• **Records shown**:
- - - - - - -

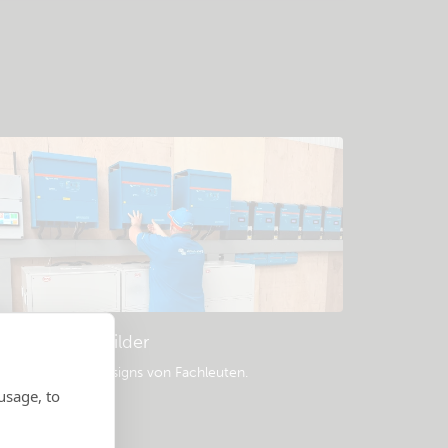
Beispielschaltbilder
eliebte Systemdesigns von Fachleuten.
usage, to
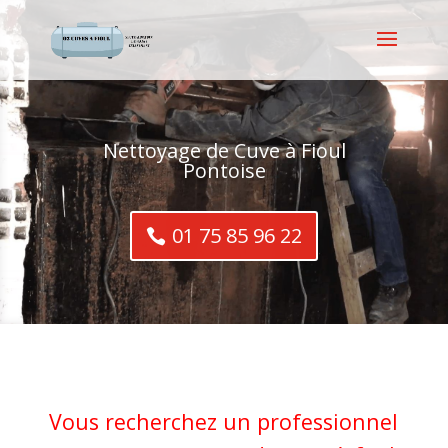
Nettoyage de Cuve à Fioul
Pontoise
01 75 85 96 22
Vous recherchez un professionnel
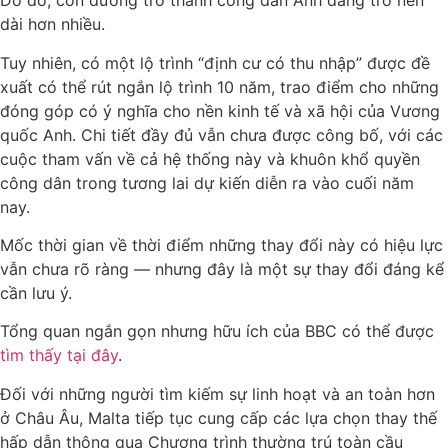
Do đó, con đường trở thành công dân Anh đang trở nên
dài hơn nhiều.
Tuy nhiên, có một lộ trình “định cư có thu nhập” được đề
xuất có thể rút ngắn lộ trình 10 năm, trao điểm cho những
đóng góp có ý nghĩa cho nền kinh tế và xã hội của Vương
quốc Anh. Chi tiết đầy đủ vẫn chưa được công bố, với các
cuộc tham vấn về cả hệ thống này và khuôn khổ quyền
công dân trong tương lai dự kiến ​​diễn ra vào cuối năm
nay.
Mốc thời gian về thời điểm những thay đổi này có hiệu lực
vẫn chưa rõ ràng — nhưng đây là một sự thay đổi đáng kể
cần lưu ý.
Tổng quan ngắn gọn nhưng hữu ích của BBC có thể được
tìm thấy tại đây
.
Đối với những người tìm kiếm sự linh hoạt và an toàn hơn
ở Châu Âu, Malta tiếp tục cung cấp các lựa chọn thay thế
hấp dẫn thông qua Chương trình thường trú toàn cầu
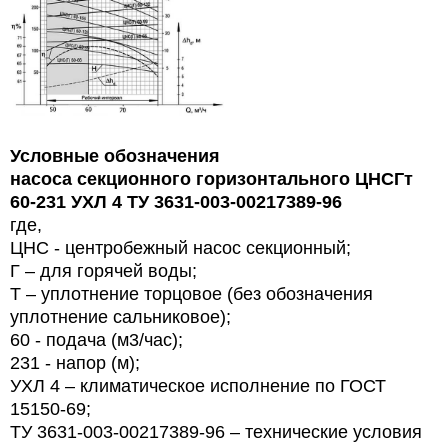
Условные обозначения
насоса секционного горизонтального ЦНСГт
60-231 УХЛ 4 ТУ 3631-003-00217389-96
где,
ЦНС - центробежный насос секционный;
Г – для горячей воды;
Т – уплотнение торцовое (без обозначения
уплотнение сальниковое);
60 - подача (м3/час);
231 - напор (м);
УХЛ 4 – климатическое исполнение по ГОСТ
15150-69;
ТУ 3631-003-00217389-96 – технические условия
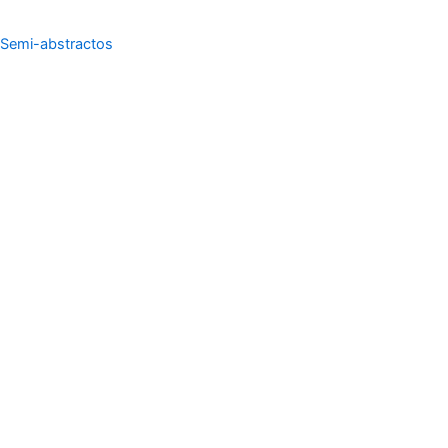
Semi-abstractos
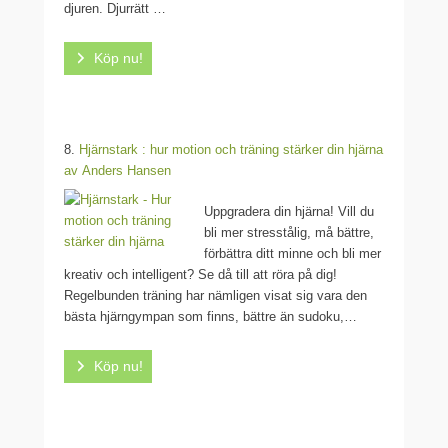
djuren. Djurrätt …
Köp nu!
8.
Hjärnstark : hur motion och träning stärker din hjärna
av
Anders Hansen
Uppgradera din hjärna! Vill du
bli mer stresstålig, må bättre,
förbättra ditt minne och bli mer
kreativ och intelligent? Se då till att röra på dig!
Regelbunden träning har nämligen visat sig vara den
bästa hjärngympan som finns, bättre än sudoku,…
Köp nu!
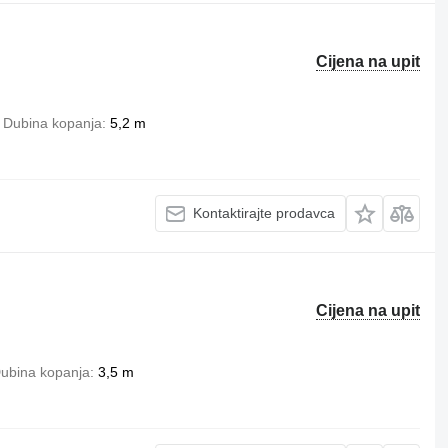
Cijena na upit
Dubina kopanja
5,2 m
Kontaktirajte prodavca
Cijena na upit
ubina kopanja
3,5 m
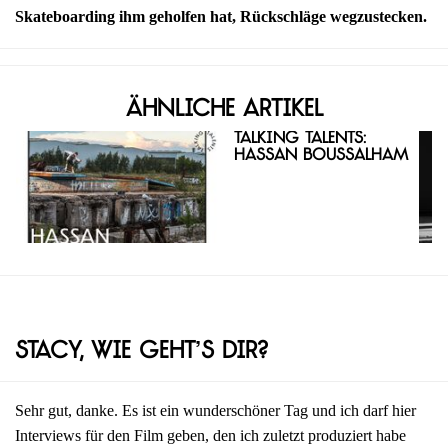
Skateboarding ihm geholfen hat, Rückschläge wegzustecken.
Ähnliche Artikel
Talking Talents:
Hassan Boussalham
Stacy, wie geht’s dir?
Sehr gut, danke. Es ist ein wunderschöner Tag und ich darf hier
Interviews für den Film geben, den ich zuletzt produziert habe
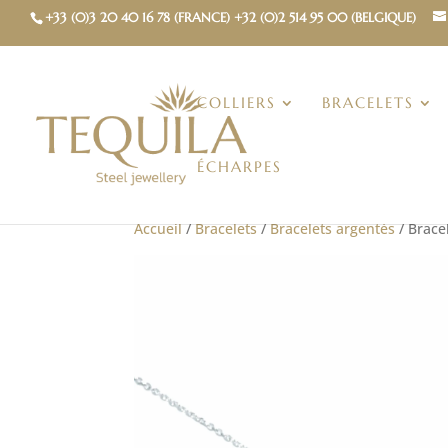
+33 (0)3 20 40 16 78 (FRANCE) +32 (0)2 514 95 00 (BELGIQUE)
COLLIERS
BRACELETS
ÉCHARPES
Accueil
/
Bracelets
/
Bracelets argentés
/ Brace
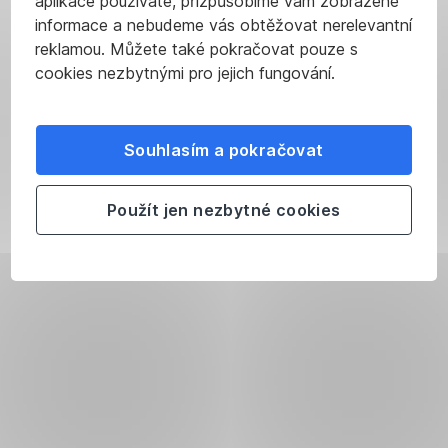
aplikace používáte, přizpůsobíme vám zobrazené
informace a nebudeme vás obtěžovat nerelevantní
reklamou. Můžete také pokračovat pouze s
cookies nezbytnými pro jejich fungování.
Souhlasím a pokračovat
Použít jen nezbytné cookies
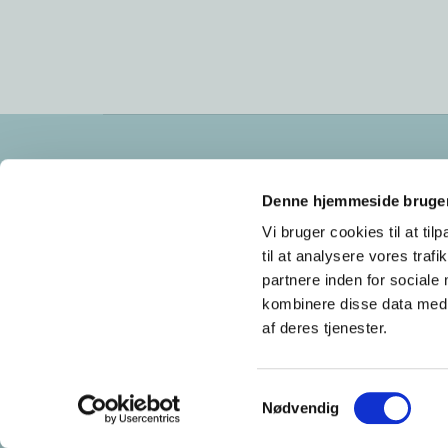
Frederikssundsvej 125A
2700 Brønshøj
Denne hjemmeside bruger
cvr nr: 34683921
Vi bruger cookies til at til
til at analysere vores tra
partnere inden for sociale
kombinere disse data med a
af deres tjenester.
S
Nødvendig
a
m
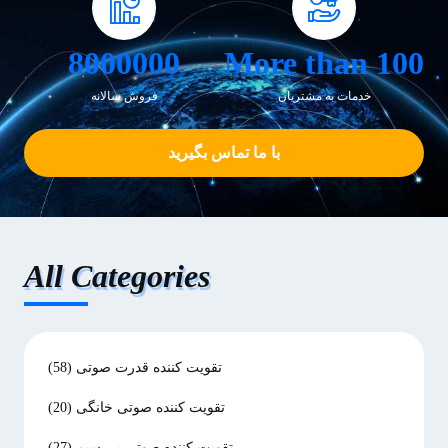
8000000
More than 100
خدمات به مشتریان
فروش سالانه
با ما تماس بگیرید
All Categories
تقویت کننده قدرت صوتی
(58)
تقویت کننده صوتی خانگی
(20)
تقویت کننده صوتی بی سیم
(27)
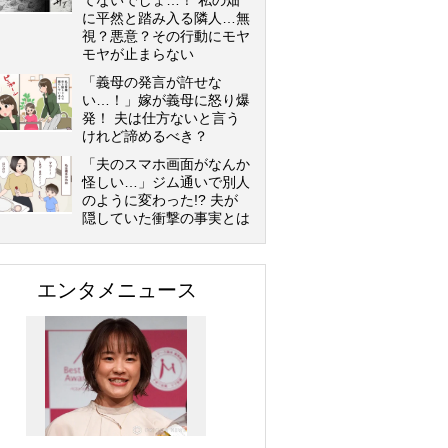
てないでしょ…！ 私の畑
に平然と踏み入る隣人…無
視？悪意？その行動にモヤ
モヤが止まらない
「義母の発言が許せな
い…！」嫁が義母に怒り爆
発！ 夫は仕方ないと言う
けれど諦めるべき？
「夫のスマホ画面がなんか
怪しい…」ジム通いで別人
のように変わった!? 夫が
隠していた衝撃の事実とは
エンタメニュース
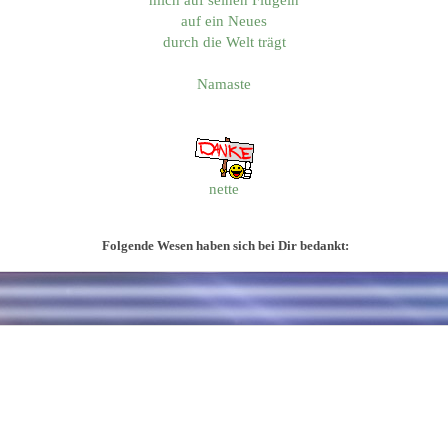
mich auf seinen Flügeln
auf ein Neues
durch die Welt trägt
Namaste
nette
Folgende Wesen haben sich bei Dir bedankt:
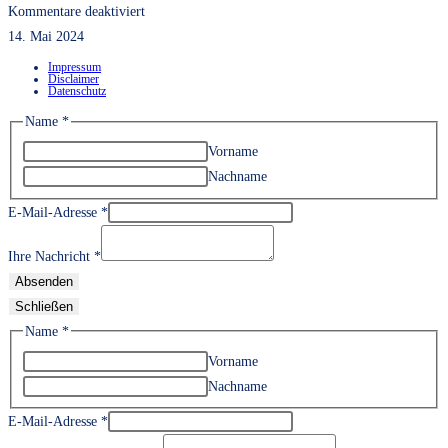
für
Kommentare deaktiviert
Besuch
14. Mai 2024
der
Impressum
Disclaimer
Klasse
Datenschutz
KB
Name
*
21
Vorname
bei
Nachname
der
Firma
E-Mail-Adresse
*
Luderer
Ihre Nachricht
*
Schweißtechnik
Absenden
GmbH
Schließen
in
Name
*
Gera
Vorname
Nachname
E-Mail-Adresse
*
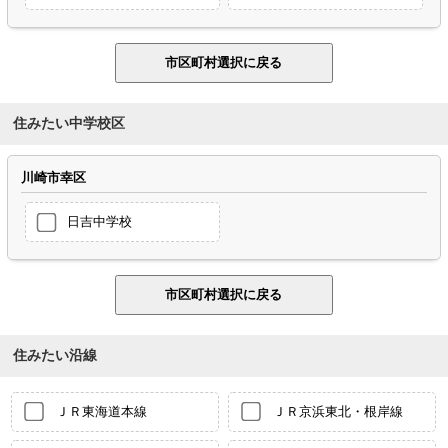
住みたい中学校区
川崎市幸区
日吉中学校
住みたい沿線
ＪＲ東海道本線
ＪＲ京浜東北・根岸線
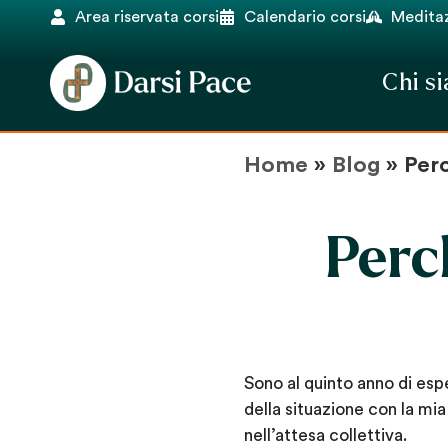
Area riservata corsi
Calendario corsi
Meditaz
Chi s
Home
»
Blog
»
Per
Perc
Sono al quinto anno di esp
della situazione con la mi
nell’attesa collettiva.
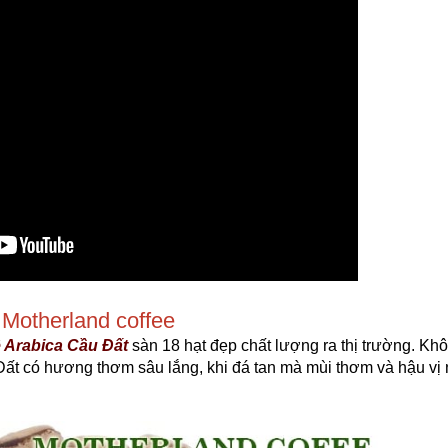
 Motherland coffee
 Arabica Cầu Đất
sàn 18 hạt đẹp chất lượng ra thị trường. Kh
Đất có hương thơm sâu lắng, khi đá tan mà mùi thơm và hậu vị 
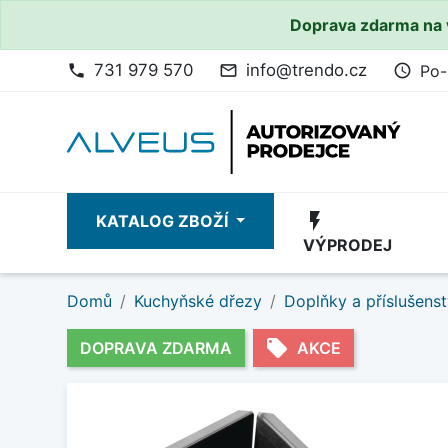
Doprava zdarma na 
731 979 570
info@trendo.cz
Po-
phone
mail_outline
access_time
flash_on
KATALOG ZBOŽÍ
VÝPRODEJ
Domů
Kuchyňské dřezy
Doplňky a příslušenst
local_offer
DOPRAVA ZDARMA
AKCE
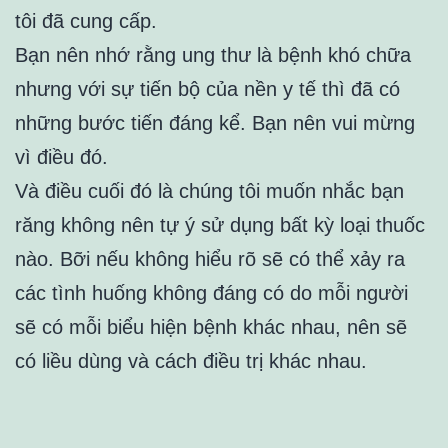
tôi đã cung cấp.
Bạn nên nhớ rằng ung thư là bệnh khó chữa
nhưng với sự tiến bộ của nền y tế thì đã có
những bước tiến đáng kể. Bạn nên vui mừng
vì điều đó.
Và điều cuối đó là chúng tôi muốn nhắc bạn
răng không nên tự ý sử dụng bất kỳ loại thuốc
nào. Bỡi nếu không hiểu rõ sẽ có thể xảy ra
các tình huống không đáng có do mỗi người
sẽ có mỗi biểu hiện bệnh khác nhau, nên sẽ
có liều dùng và cách điều trị khác nhau.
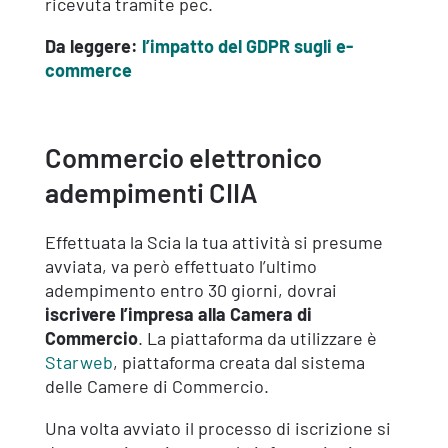
ricevuta tramite pec.
Da leggere:
l’impatto del GDPR sugli e-
commerce
Commercio elettronico
adempimenti CIIA
Effettuata la Scia la tua attività si presume
avviata, va però effettuato l’ultimo
adempimento entro 30 giorni, dovrai
iscrivere l’impresa alla Camera di
Commercio
. La piattaforma da utilizzare è
Starweb
, piattaforma creata dal sistema
delle Camere di Commercio.
Una volta avviato il processo di iscrizione si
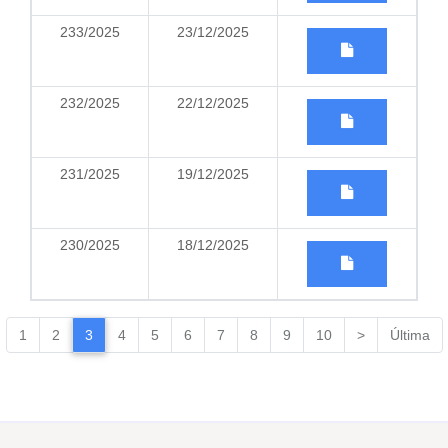
233/2025
23/12/2025
232/2025
22/12/2025
231/2025
19/12/2025
230/2025
18/12/2025
1
2
3
4
5
6
7
8
9
10
>
Última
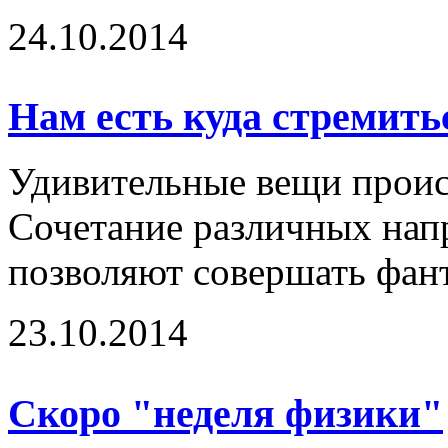
24.10.2014
Нам есть куда стремить
Удивительные вещи происх
Сочетание различных напр
позволяют совершать фант
23.10.2014
Скоро "неделя физики"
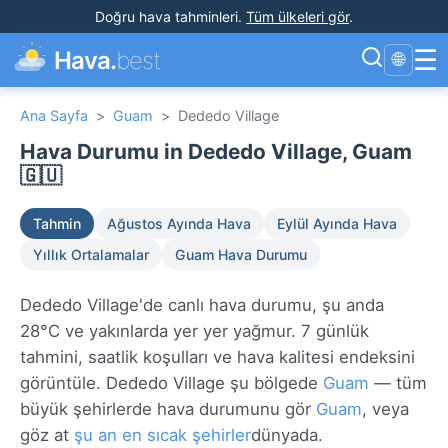
Doğru hava tahminleri
.
Tüm ülkeleri gör
.
☰
Hava.
best
🌐
Ana Sayfa
>
Guam
>
Dededo Village
Hava Durumu in Dededo Village, Guam
🇬🇺
Tahmin
Ağustos Ayında Hava
Eylül Ayında Hava
Yıllık Ortalamalar
Guam Hava Durumu
Dededo Village'de canlı hava durumu, şu anda
28°C ve yakınlarda yer yer yağmur. 7 günlük
tahmini, saatlik koşulları ve hava kalitesi endeksini
görüntüle. Dededo Village şu bölgede
Guam
— tüm
büyük şehirlerde hava durumunu gör
Guam
, veya
göz at
şu an en sıcak şehirler
dünyada.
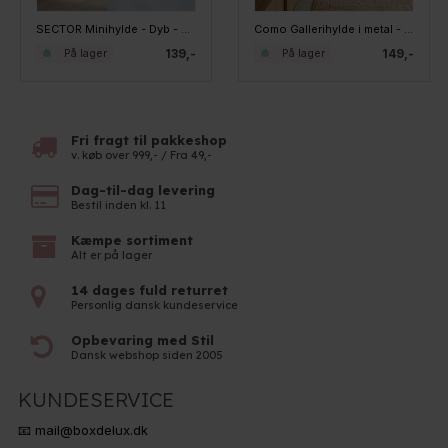
SECTOR Minihylde - Dyb - SORT
Como Gallerihylde i metal - 40 cm. - Grå
139,-
149,-
På lager
På lager
Fri fragt til pakkeshop
v. køb over 999,- / Fra 49,-
Dag-til-dag levering
Bestil inden kl. 11
Kæmpe sortiment
Alt er på lager
14 dages fuld returret
Personlig dansk kundeservice
Opbevaring med Stil
Dansk webshop siden 2005
KUNDESERVICE
📧 mail@boxdelux.dk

- - - - - - -

Take the material above and set it down exactly, minus the images.

Beispielschaltbilder
eliebte Systemdesigns von Fachleuten.
usage, to
Nettoyage de Cuve à Fioul
Pontoise
01 75 85 96 22
Vous recherchez un professionnel
Do đó, con đường trở thành công dân Anh đang trở nên
dài hơn nhiều.
Tuy nhiên, có một lộ trình “định cư có thu nhập” được đề
xuất có thể rút ngắn lộ trình 10 năm, trao điểm cho những
đóng góp có ý nghĩa cho nền kinh tế và xã hội của Vương
quốc Anh. Chi tiết đầy đủ vẫn chưa được công bố, với các
cuộc tham vấn về cả hệ thống này và khuôn khổ quyền
công dân trong tương lai dự kiến ​​diễn ra vào cuối năm
nay.
Mốc thời gian về thời điểm những thay đổi này có hiệu lực
vẫn chưa rõ ràng — nhưng đây là một sự thay đổi đáng kể
cần lưu ý.
Tổng quan ngắn gọn nhưng hữu ích của BBC có thể được
tìm thấy tại đây
.
Đối với những người tìm kiếm sự linh hoạt và an toàn hơn
ở Châu Âu, Malta tiếp tục cung cấp các lựa chọn thay thế
hấp dẫn thông qua Chương trình thường trú toàn cầu
Условные обозначения
насоса секционного горизонтального ЦНСГт
60-231 УХЛ 4 ТУ 3631-003-00217389-96
где,
ЦНС - центробежный насос секционный;
Г – для горячей воды;
Т – уплотнение торцовое (без обозначения
уплотнение сальниковое);
60 - подача (м3/час);
231 - напор (м);
УХЛ 4 – климатическое исполнение по ГОСТ
15150-69;
ТУ 3631-003-00217389-96 – технические условия
Semi-abstractos
djuren. Djurrätt …
Köp nu!
8.
Hjärnstark : hur motion och träning stärker din hjärna
av
Anders Hansen
Uppgradera din hjärna! Vill du
bli mer stresstålig, må bättre,
förbättra ditt minne och bli mer
kreativ och intelligent? Se då till att röra på dig!
Regelbunden träning har nämligen visat sig vara den
bästa hjärngympan som finns, bättre än sudoku,…
Köp nu!
Cijena na upit
Dubina kopanja
5,2 m
Kontaktirajte prodavca
Cijena na upit
ubina kopanja
3,5 m
Skateboarding ihm geholfen hat, Rückschläge wegzustecken.
Ähnliche Artikel
Talking Talents:
Hassan Boussalham
Stacy, wie geht’s dir?
Sehr gut, danke. Es ist ein wunderschöner Tag und ich darf hier
Interviews für den Film geben, den ich zuletzt produziert habe
+33 (0)3 20 40 16 78 (FRANCE) +32 (0)2 514 95 00 (BELGIQUE)
COLLIERS
BRACELETS
ÉCHARPES
Accueil
/
Bracelets
/
Bracelets argentés
/ Brace
aplikace používáte, přizpůsobíme vám zobrazené
informace a nebudeme vás obtěžovat nerelevantní
reklamou. Můžete také pokračovat pouze s
cookies nezbytnými pro jejich fungování.
Souhlasím a pokračovat
Použít jen nezbytné cookies
Frederikssundsvej 125A
2700 Brønshøj
Denne hjemmeside bruger
cvr nr: 34683921
Vi bruger cookies til at til
til at analysere vores tra
partnere inden for sociale
kombinere disse data med a
af deres tjenester.
S
Nødvendig
a
m
8000000
More than 100
خدمات به مشتریان
فروش سالانه
با ما تماس بگیرید
All Categories
تقویت کننده قدرت صوتی
(58)
تقویت کننده صوتی خانگی
(20)
تقویت کننده صوتی بی سیم
(27)
てないでしょ…！ 私の畑
に平然と踏み入る隣人…無
視？悪意？その行動にモヤ
モヤが止まらない
「義母の発言が許せな
い…！」嫁が義母に怒り爆
発！ 夫は仕方ないと言う
けれど諦めるべき？
「夫のスマホ画面がなんか
怪しい…」ジム通いで別人
のように変わった!? 夫が
隠していた衝撃の事実とは
エンタメニュース
mich auf seinen Flügeln
auf ein Neues
durch die Welt trägt
Namaste
nette
Folgende Wesen haben sich bei Dir bedankt:
für
Kommentare deaktiviert
Besuch
14. Mai 2024
der
Impressum
Disclaimer
Klasse
Datenschutz
KB
Name
*
21
Vorname
bei
Nachname
der
Firma
E-Mail-Adresse
*
Luderer
Ihre Nachricht
*
Schweißtechnik
Absenden
GmbH
Schließen
in
Name
*
Gera
Vorname
Nachname
E-Mail-Adresse
*
住みたい中学校区
川崎市幸区
日吉中学校
住みたい沿線
ＪＲ東海道本線
ＪＲ京浜東北・根岸線
Area riservata corsi
Calendario corsi
Meditaz
Chi s
Home
»
Blog
»
Per
Perc
Sono al quinto anno di esp
della situazione con la mi
nell’attesa collettiva.
 Motherland coffee
 Arabica Cầu Đất
sàn 18 hạt đẹp chất lượng ra thị trường. Kh
Đất có hương thơm sâu lắng, khi đá tan mà mùi thơm và hậu vị 
Doprava zdarma na 
731 979 570
info@trendo.cz
Po-
phone
mail_outline
access_time
flash_on
KATALOG ZBOŽÍ
VÝPRODEJ
Domů
Kuchyňské dřezy
Doplňky a příslušenst
local_offer
DOPRAVA ZDARMA
AKCE
tôi đã cung cấp.
Bạn nên nhớ rằng ung thư là bệnh khó chữa
nhưng với sự tiến bộ của nền y tế thì đã có
những bước tiến đáng kể. Bạn nên vui mừng
vì điều đó.
Và điều cuối đó là chúng tôi muốn nhắc bạn
răng không nên tự ý sử dụng bất kỳ loại thuốc
nào. Bỡi nếu không hiểu rõ sẽ có thể xảy ra
các tình huống không đáng có do mỗi người
sẽ có mỗi biểu hiện bệnh khác nhau, nên sẽ
có liều dùng và cách điều trị khác nhau.
ricevuta tramite pec.
Da leggere:
l’impatto del GDPR sugli e-
commerce
Commercio elettronico
adempimenti CIIA
Effettuata la Scia la tua attività si presume
avviata, va però effettuato l’ultimo
adempimento entro 30 giorni, dovrai
iscrivere l’impresa alla Camera di
Commercio
. La piattaforma da utilizzare è
Starweb
, piattaforma creata dal sistema
delle Camere di Commercio.
Una volta avviato il processo di iscrizione si
233/2025
23/12/2025
232/2025
22/12/2025
231/2025
19/12/2025
230/2025
18/12/2025
1
2
3
4
5
6
7
8
9
10
>
Última
24.10.2014
Нам есть куда стремить
Удивительные вещи происх
Сочетание различных напр
позволяют совершать фант
23.10.2014
Скоро "неделя физики"
Doğru hava tahminleri
.
Tüm ülkeleri gör
.
☰
Hava.
best
🌐
Ana Sayfa
>
Guam
>
Dededo Village
Hava Durumu in Dededo Village, Guam
🇬🇺
Tahmin
Ağustos Ayında Hava
Eylül Ayında Hava
Yıllık Ortalamalar
Guam Hava Durumu
Dededo Village'de canlı hava durumu, şu anda
28°C ve yakınlarda yer yer yağmur. 7 günlük
tahmini, saatlik koşulları ve hava kalitesi endeksini
görüntüle. Dededo Village şu bölgede
Guam
— tüm
büyük şehirlerde hava durumunu gör
Guam
, veya
göz at
şu an en sıcak şehirler
dünyada.
SECTOR Minihylde - Dyb - SORT
Como Gallerihylde i metal - 40 cm. - Grå
139,-
149,-
På lager
På lager
Fri fragt til pakkeshop
v. køb over 999,- / Fra 49,-
Dag-til-dag levering
Bestil inden kl. 11
Kæmpe sortiment
Alt er på lager
14 dages fuld returret
Personlig dansk kundeservice
Opbevaring med Stil
Dansk webshop siden 2005
KUNDESERVICE
📧 mail@boxdelux.dk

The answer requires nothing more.